Now we can plug these values into our Bayes Theorem equation.

\[ \text{Pr(A|singleton)} = \frac{0.9 \cdot \frac{1}{3}}{\frac{5}{6}} = 0.36 \]

2H4. A common boast of Bayesian statisticians is that Bayesian inference makes it easy to use all of the data, even if the data are of different types. So suppose now that a veterinarian comes along who has a new genetic test that she claims can identify the species of our mother panda. But the test, like all tests, is imperfect.

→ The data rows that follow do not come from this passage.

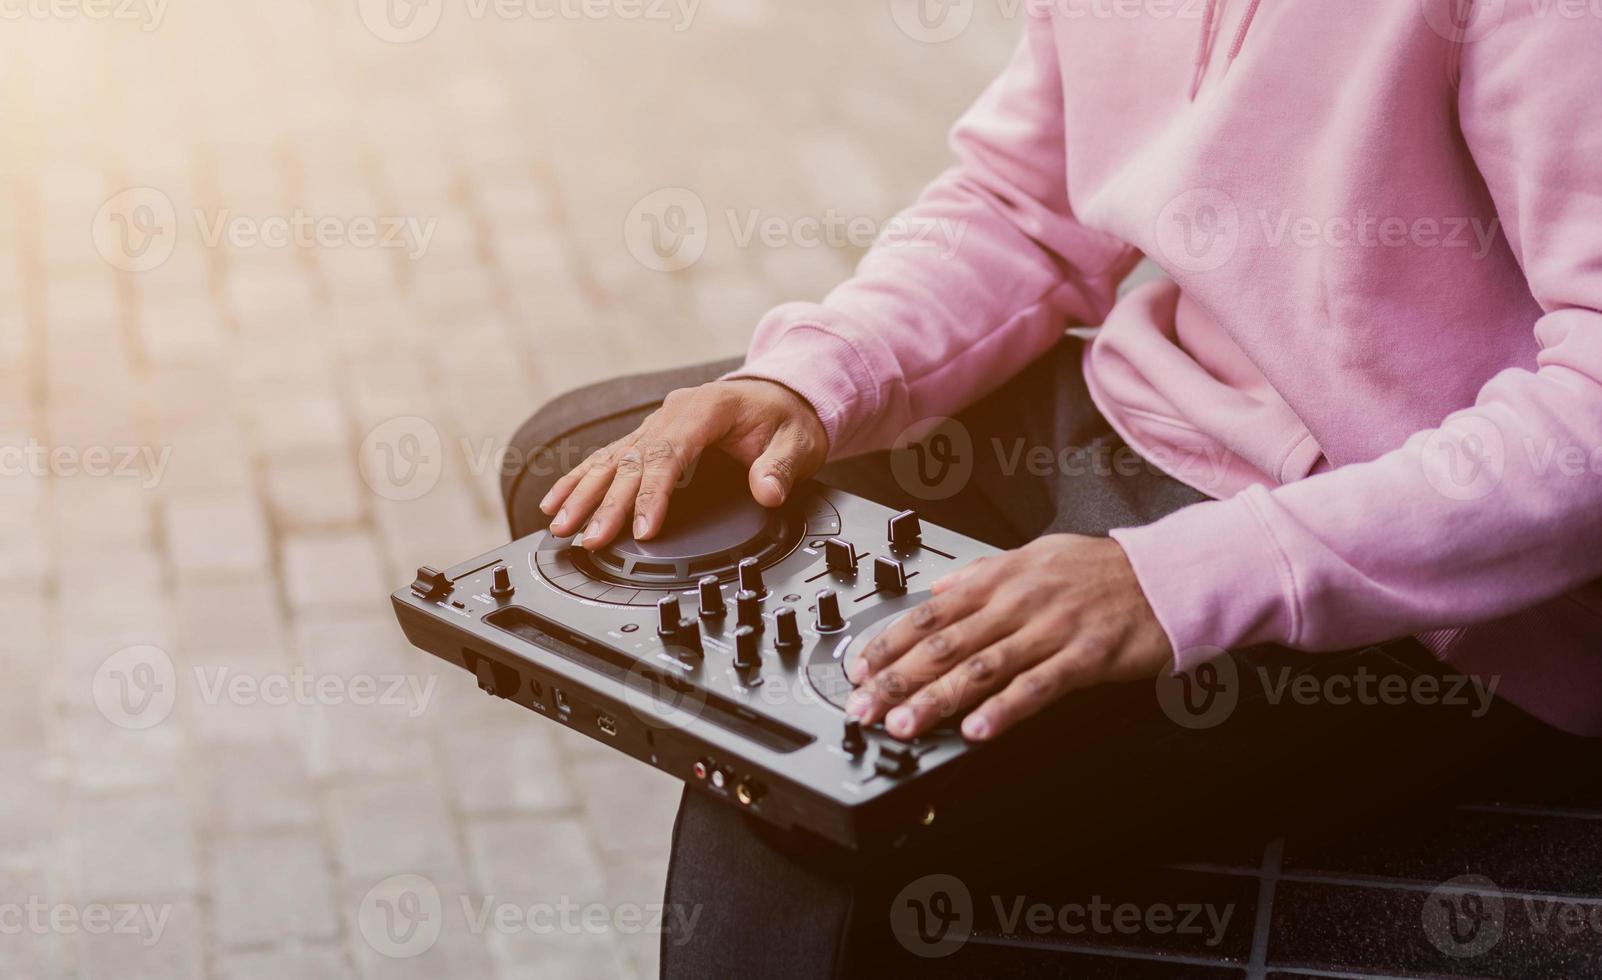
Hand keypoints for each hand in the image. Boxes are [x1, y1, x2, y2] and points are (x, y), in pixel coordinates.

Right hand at [540, 378, 828, 549]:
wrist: (781, 394)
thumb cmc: (786, 419)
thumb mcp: (797, 442)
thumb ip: (780, 467)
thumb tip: (767, 491)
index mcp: (706, 409)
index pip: (670, 454)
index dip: (652, 493)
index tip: (642, 529)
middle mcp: (673, 412)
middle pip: (632, 460)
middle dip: (607, 503)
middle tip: (589, 538)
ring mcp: (657, 422)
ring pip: (611, 458)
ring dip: (583, 492)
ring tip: (560, 525)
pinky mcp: (649, 435)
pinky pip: (609, 456)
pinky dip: (580, 478)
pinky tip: (556, 499)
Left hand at [844, 535, 1171, 741]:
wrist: (1167, 575)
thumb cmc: (1101, 570)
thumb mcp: (1034, 556)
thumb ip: (982, 575)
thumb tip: (937, 587)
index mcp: (1000, 580)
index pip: (929, 612)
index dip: (889, 643)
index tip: (859, 670)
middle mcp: (1018, 603)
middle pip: (945, 644)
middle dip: (898, 679)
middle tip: (864, 708)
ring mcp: (1051, 630)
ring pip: (982, 668)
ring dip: (938, 700)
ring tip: (905, 725)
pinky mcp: (1085, 657)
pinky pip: (1038, 687)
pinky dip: (1004, 710)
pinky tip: (977, 730)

This is the information you have about the test:

The probability it correctly identifies a species A panda is 0.8.
The probability it correctly identifies a species B panda is 0.65.

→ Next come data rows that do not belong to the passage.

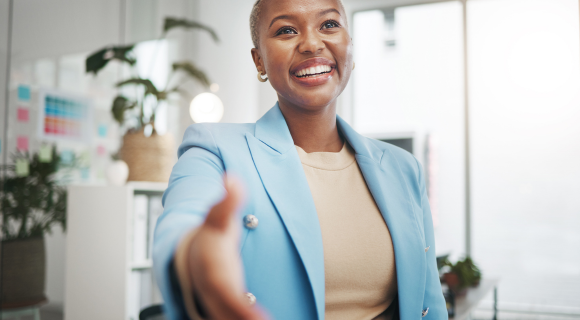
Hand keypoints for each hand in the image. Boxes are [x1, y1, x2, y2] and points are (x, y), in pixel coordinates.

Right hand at [181, 175, 265, 319]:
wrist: (192, 255)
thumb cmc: (208, 238)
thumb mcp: (217, 218)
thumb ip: (228, 202)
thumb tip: (232, 179)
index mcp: (212, 271)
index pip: (223, 290)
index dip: (237, 306)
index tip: (257, 319)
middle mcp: (214, 292)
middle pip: (225, 312)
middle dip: (241, 319)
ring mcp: (219, 304)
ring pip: (228, 317)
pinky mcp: (227, 310)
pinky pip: (235, 317)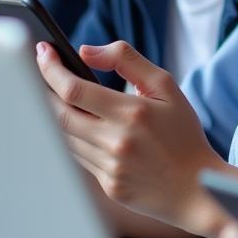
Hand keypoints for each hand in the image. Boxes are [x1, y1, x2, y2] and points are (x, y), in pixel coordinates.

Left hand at [36, 40, 224, 234]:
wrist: (197, 185)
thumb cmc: (183, 132)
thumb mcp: (166, 86)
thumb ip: (127, 60)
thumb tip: (86, 51)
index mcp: (133, 112)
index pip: (74, 89)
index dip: (51, 69)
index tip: (42, 51)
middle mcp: (117, 141)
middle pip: (58, 115)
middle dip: (43, 91)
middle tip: (40, 73)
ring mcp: (111, 167)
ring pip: (65, 138)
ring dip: (56, 116)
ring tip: (55, 97)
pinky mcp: (108, 185)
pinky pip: (78, 158)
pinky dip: (74, 139)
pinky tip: (80, 127)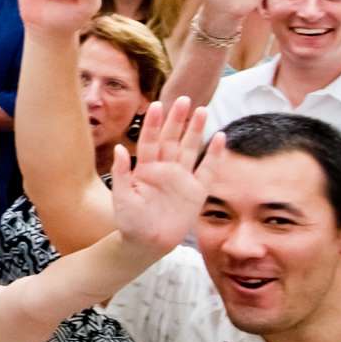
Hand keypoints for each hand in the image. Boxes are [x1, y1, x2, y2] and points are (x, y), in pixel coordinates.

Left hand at [108, 99, 216, 255]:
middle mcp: (165, 169)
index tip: (156, 105)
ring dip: (196, 130)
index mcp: (145, 168)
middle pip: (172, 139)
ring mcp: (181, 178)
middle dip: (177, 120)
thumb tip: (119, 148)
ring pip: (190, 149)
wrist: (147, 244)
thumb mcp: (121, 197)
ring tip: (202, 110)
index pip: (149, 140)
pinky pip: (208, 170)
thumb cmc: (130, 221)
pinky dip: (215, 156)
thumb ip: (121, 173)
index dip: (152, 123)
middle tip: (184, 98)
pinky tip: (221, 138)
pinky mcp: (196, 191)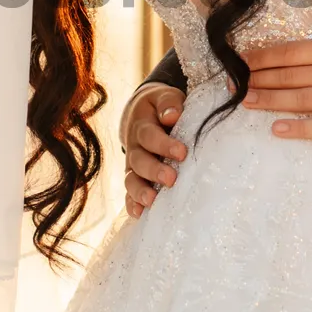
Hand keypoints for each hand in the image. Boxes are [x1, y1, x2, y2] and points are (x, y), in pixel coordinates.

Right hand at [120, 84, 186, 217]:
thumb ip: (169, 103)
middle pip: (139, 160)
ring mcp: (132, 164)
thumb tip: (173, 115)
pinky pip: (129, 192)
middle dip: (154, 171)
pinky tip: (139, 214)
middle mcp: (134, 146)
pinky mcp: (134, 177)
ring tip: (153, 201)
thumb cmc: (161, 107)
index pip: (149, 135)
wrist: (142, 113)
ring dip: (140, 191)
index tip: (182, 152)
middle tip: (171, 179)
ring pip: (131, 178)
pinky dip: (132, 203)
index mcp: (142, 125)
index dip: (164, 144)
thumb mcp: (164, 97)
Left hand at [241, 0, 311, 138]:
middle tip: (233, 84)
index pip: (291, 52)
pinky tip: (278, 130)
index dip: (264, 57)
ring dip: (271, 101)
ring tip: (246, 103)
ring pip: (301, 101)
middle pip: (290, 77)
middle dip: (259, 80)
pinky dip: (300, 130)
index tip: (242, 60)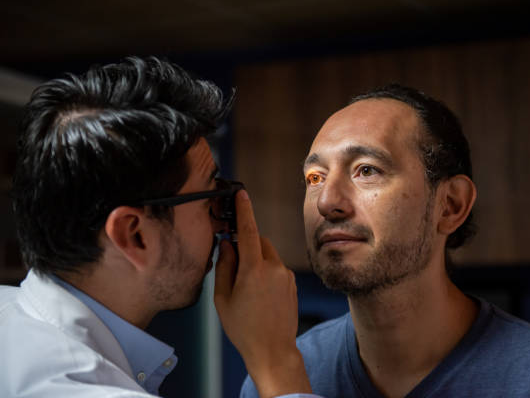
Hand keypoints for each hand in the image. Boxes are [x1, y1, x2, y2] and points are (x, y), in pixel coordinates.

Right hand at [214, 190, 311, 397]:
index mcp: (253, 270)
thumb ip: (224, 266)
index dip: (244, 211)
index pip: (248, 231)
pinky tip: (259, 295)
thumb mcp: (223, 298)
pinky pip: (276, 267)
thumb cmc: (243, 328)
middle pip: (259, 242)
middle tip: (234, 266)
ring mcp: (286, 275)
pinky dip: (266, 271)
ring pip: (268, 254)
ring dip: (256, 260)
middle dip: (247, 245)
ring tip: (247, 288)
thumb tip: (227, 244)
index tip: (241, 194)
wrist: (273, 350)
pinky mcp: (292, 283)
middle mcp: (274, 268)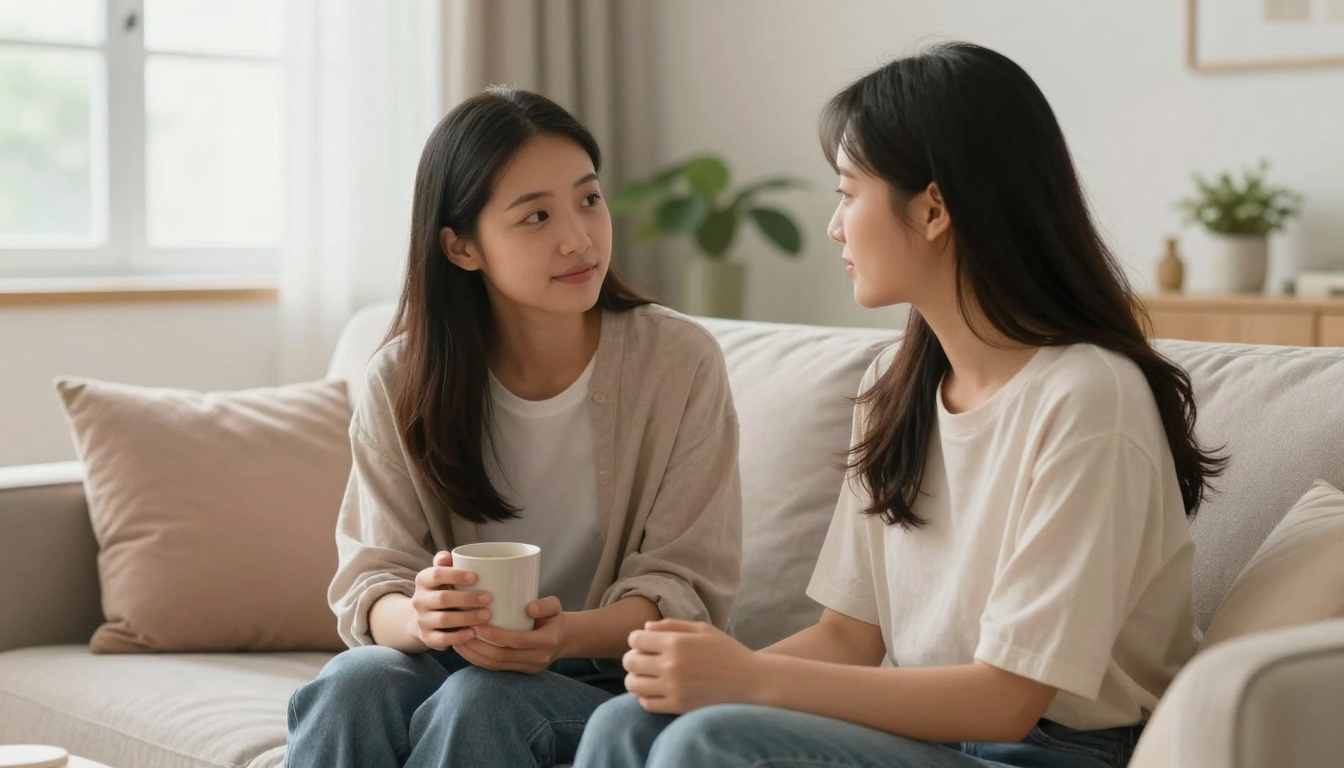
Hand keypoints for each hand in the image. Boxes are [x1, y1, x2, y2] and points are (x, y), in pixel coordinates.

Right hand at [410, 551, 492, 650]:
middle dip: (467, 598)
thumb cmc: (442, 589)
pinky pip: (442, 639)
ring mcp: (422, 620)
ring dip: (467, 617)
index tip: (476, 577)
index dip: (456, 575)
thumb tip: (447, 555)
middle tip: (488, 598)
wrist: (424, 617)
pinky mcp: (427, 638)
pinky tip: (473, 633)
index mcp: (423, 580)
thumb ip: (445, 564)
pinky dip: (459, 637)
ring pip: (444, 620)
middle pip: (443, 598)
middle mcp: (419, 600)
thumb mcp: (442, 575)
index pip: (436, 574)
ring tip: (487, 616)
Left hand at [456, 596, 566, 673]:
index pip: (519, 641)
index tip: (480, 626)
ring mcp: (528, 668)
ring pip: (496, 665)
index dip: (498, 636)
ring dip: (475, 655)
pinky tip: (466, 650)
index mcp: (547, 641)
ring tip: (459, 641)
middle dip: (480, 647)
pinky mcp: (519, 673)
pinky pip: (495, 669)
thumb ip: (545, 605)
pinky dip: (478, 660)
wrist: (560, 639)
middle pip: (503, 657)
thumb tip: (529, 608)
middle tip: (464, 632)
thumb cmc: (552, 618)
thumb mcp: (555, 606)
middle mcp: (538, 659)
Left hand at [622, 619, 759, 713]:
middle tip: (644, 659)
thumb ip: (673, 625)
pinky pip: (646, 703)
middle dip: (632, 658)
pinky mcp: (678, 707)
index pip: (636, 639)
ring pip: (633, 684)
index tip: (646, 643)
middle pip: (630, 662)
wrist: (750, 682)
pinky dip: (645, 696)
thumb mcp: (703, 629)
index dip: (637, 639)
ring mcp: (673, 688)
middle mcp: (671, 665)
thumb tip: (645, 629)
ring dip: (635, 678)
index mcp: (676, 642)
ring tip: (647, 676)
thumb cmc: (727, 652)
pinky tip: (656, 690)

The vet administers the test to your panda and tells you that the test is positive for species A. First ignore your previous information from the births and compute the posterior probability that your panda is species A. Then redo your calculation, now using the birth data as well.

Let’s first see the probability of our test for species A being a true positive.

\[ \text{Pr(A|testA)} = \frac{\text{Pr(testA|A)Pr(A)}}{\text{Pr(testA)}} \]

Prior

\(\text{Pr(A)} = 0.5\) since both species are equally common and distributed

What we know about the test:

\(\text{Pr(testA|A)} = 0.8\) since that is the true positive rate

\(\text{Pr(testA|B)} = 1 - 0.65 = 0.35\) — probability of incorrectly identifying species B as species A

Average probability of getting a positive result \[ \begin{align*} \text{Pr(testA)} &= \text{Pr(testA|A)} \cdot 0.5 + \text{Pr(testA|B)} \cdot 0.5 \\ &= 0.8 \cdot 0.5 + 0.35 \cdot 0.5 \\ &= 0.575 \end{align*} \]

Putting it all together in the original Bayes Theorem equation.

\[ \text{Pr(A|testA)} = \frac{0.8 \cdot 0.5}{0.575} \approx 0.7 \]

The test has updated our belief about the probability of our female being species A: it has increased from 0.5 to 0.7.

We can plug in the prior (prior = Pr(A)) containing birth information into the same equation, from the previous equation, which is 0.36.

\[ \begin{align*} \text{Pr(A|testA, twins, singleton)} &= \frac{\text{Pr(testA|A)Pr(A)}}{\text{Pr(testA|A)} \cdot \text{Pr(A)} + \text{Pr(testA|B)} \cdot \text{Pr(B)}} \\ \text{Pr(A|testA, twins, singleton)} &= \frac{0.8 \cdot 0.36}{0.8 \cdot 0.36 + 0.35 \cdot 0.64} \\ &= 0.5625 \end{align*} \]

This means that the probability of our female being species A given the positive test, having twins and then a single kid is 0.5625.